Although we don't believe in timing the market or panicking over market movements, we do like to keep an eye on big changes -- just in case they're material to our investing thesis.

What: Shares of Green Dot Corporation (GDOT -4.13%) began the trading day on Thursday by surging nearly 13% higher, but have since given up nearly all of those gains to fall back to a gain of less than 2% near the end of the trading day. Early optimism about Green Dot's big earnings beat has given way to a shoulder shrug as investors changed their minds about the company's progress.

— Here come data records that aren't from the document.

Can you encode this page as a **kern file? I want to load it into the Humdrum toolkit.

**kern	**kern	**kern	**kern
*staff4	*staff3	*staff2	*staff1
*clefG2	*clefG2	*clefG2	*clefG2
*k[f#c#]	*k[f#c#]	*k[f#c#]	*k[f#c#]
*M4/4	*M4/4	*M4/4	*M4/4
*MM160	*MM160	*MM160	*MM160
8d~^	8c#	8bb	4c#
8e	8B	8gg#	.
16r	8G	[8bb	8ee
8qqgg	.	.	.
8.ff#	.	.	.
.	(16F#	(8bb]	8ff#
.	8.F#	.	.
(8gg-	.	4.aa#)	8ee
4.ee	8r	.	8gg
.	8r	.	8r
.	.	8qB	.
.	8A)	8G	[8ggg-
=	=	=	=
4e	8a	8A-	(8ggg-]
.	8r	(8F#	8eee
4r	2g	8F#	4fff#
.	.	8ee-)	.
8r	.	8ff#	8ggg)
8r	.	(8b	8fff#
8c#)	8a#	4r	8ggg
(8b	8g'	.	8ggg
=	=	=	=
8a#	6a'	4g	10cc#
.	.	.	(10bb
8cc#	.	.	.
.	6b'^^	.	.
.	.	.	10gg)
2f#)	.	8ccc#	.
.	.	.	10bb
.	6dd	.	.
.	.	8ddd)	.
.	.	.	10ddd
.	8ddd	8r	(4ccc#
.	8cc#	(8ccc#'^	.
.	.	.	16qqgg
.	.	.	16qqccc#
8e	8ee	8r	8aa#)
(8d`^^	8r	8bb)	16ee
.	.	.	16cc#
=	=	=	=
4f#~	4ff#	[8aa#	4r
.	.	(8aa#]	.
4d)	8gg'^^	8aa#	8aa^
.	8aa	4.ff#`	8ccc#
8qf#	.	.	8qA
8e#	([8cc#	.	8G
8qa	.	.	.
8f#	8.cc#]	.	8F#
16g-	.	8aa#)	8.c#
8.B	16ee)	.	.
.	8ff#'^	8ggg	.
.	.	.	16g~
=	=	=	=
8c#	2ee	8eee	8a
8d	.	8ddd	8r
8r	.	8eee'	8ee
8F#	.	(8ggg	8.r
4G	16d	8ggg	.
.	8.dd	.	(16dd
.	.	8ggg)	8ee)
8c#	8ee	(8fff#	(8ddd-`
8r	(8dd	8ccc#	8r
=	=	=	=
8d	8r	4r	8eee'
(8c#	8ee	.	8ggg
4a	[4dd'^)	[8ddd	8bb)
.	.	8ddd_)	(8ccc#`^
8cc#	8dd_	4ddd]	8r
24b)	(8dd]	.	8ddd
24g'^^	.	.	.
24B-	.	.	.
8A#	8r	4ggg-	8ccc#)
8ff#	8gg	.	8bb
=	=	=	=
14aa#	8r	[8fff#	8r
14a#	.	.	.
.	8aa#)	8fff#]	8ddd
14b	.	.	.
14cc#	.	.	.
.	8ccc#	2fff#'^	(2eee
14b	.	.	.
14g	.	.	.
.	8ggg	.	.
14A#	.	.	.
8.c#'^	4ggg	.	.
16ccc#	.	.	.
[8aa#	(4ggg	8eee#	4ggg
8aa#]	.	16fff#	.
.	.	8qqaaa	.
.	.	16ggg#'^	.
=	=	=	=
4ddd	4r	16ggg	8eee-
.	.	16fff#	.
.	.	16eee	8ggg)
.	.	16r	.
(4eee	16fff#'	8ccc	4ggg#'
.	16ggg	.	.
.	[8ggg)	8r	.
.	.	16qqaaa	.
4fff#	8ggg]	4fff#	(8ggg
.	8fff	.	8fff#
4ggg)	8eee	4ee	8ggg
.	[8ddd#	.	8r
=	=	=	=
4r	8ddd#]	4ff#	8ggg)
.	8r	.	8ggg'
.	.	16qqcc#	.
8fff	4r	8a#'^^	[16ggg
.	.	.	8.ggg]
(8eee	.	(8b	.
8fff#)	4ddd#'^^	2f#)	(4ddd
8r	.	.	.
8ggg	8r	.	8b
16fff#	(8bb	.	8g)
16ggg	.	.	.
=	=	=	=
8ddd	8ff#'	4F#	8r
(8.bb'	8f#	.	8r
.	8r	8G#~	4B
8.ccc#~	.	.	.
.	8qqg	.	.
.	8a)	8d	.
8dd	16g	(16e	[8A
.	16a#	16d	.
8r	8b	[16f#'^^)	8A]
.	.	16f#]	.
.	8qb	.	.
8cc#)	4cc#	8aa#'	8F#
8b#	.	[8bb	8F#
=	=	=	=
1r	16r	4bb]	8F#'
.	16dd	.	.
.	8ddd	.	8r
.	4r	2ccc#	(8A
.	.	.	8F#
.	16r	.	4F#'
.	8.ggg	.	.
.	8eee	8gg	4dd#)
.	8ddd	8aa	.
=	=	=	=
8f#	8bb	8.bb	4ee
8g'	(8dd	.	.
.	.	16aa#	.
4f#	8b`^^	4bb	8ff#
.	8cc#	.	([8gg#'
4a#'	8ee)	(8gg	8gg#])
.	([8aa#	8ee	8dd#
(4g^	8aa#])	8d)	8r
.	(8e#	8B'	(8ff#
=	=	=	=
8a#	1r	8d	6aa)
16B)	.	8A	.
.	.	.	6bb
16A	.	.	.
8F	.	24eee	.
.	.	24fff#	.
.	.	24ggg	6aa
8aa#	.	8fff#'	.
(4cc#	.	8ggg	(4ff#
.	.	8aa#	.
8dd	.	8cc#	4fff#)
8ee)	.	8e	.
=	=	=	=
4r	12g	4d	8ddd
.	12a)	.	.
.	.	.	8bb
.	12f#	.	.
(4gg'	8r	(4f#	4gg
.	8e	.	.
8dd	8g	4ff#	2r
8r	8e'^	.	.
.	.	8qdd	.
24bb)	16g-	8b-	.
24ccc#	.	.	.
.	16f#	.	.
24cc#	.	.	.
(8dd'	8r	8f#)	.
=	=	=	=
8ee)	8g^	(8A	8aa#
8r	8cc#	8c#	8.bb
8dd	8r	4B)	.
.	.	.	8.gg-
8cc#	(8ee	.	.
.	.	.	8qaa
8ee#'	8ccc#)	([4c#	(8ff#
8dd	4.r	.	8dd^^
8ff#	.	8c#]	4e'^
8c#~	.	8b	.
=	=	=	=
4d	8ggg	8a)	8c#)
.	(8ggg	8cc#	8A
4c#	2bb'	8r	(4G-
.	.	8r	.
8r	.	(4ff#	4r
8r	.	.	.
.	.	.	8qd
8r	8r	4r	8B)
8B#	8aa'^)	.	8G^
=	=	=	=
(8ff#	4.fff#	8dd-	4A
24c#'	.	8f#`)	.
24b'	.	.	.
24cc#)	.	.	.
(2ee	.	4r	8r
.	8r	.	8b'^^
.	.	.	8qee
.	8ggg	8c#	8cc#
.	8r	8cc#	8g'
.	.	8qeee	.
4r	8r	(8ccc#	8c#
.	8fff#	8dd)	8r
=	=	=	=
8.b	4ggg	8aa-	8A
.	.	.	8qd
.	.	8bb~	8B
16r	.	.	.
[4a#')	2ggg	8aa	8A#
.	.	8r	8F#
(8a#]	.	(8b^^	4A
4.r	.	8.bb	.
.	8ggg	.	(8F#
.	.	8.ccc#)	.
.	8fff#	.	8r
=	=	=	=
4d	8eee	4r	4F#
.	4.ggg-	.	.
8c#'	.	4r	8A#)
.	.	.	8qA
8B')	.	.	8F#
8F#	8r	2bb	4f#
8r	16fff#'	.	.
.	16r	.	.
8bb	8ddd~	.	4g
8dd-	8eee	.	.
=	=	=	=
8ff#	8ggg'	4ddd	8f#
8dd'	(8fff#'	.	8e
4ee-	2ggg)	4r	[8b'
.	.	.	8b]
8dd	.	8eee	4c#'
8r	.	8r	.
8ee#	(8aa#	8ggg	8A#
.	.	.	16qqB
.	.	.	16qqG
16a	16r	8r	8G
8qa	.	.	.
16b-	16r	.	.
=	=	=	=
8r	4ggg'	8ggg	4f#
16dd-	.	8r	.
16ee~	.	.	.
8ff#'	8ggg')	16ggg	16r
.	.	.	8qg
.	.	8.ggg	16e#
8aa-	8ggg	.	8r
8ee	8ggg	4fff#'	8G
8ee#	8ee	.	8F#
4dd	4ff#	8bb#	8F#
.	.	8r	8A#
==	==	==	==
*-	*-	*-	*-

So what: Green Dot's first-quarter revenue rose a mere 3.4% year over year to reach $159.3 million, which was a little weaker than the $160.7 million consensus from Wall Street, but the company's adjusted earnings of $0.42 per share trounced analyst expectations for $0.30 in EPS. Green Dot's guidance is the same -- the company still expects to generate between $640 million and $650 million in full-year revenue, which is better than the $637 Wall Street estimate -- but its full-year EPS guidance of $1.22 to $1.28 falls a little short of the $1.27 analyst consensus.

Now what: Green Dot's adjusted EPS was $1.15 for 2013, so the midpoint of its EPS guidance range for this year represents year-over-year growth of roughly 9% on the bottom line. However, the company is still a way off of its earlier performance -- 2011's adjusted EPS was $1.55, and 2012's was $1.37. Green Dot has yet to recapture the trust of shareholders who were burned by the bottom-line drops of recent years and, while it's making progress today, that progress remains somewhat modest, which isn't the sort of progress a serious growth investor wants to see before diving in.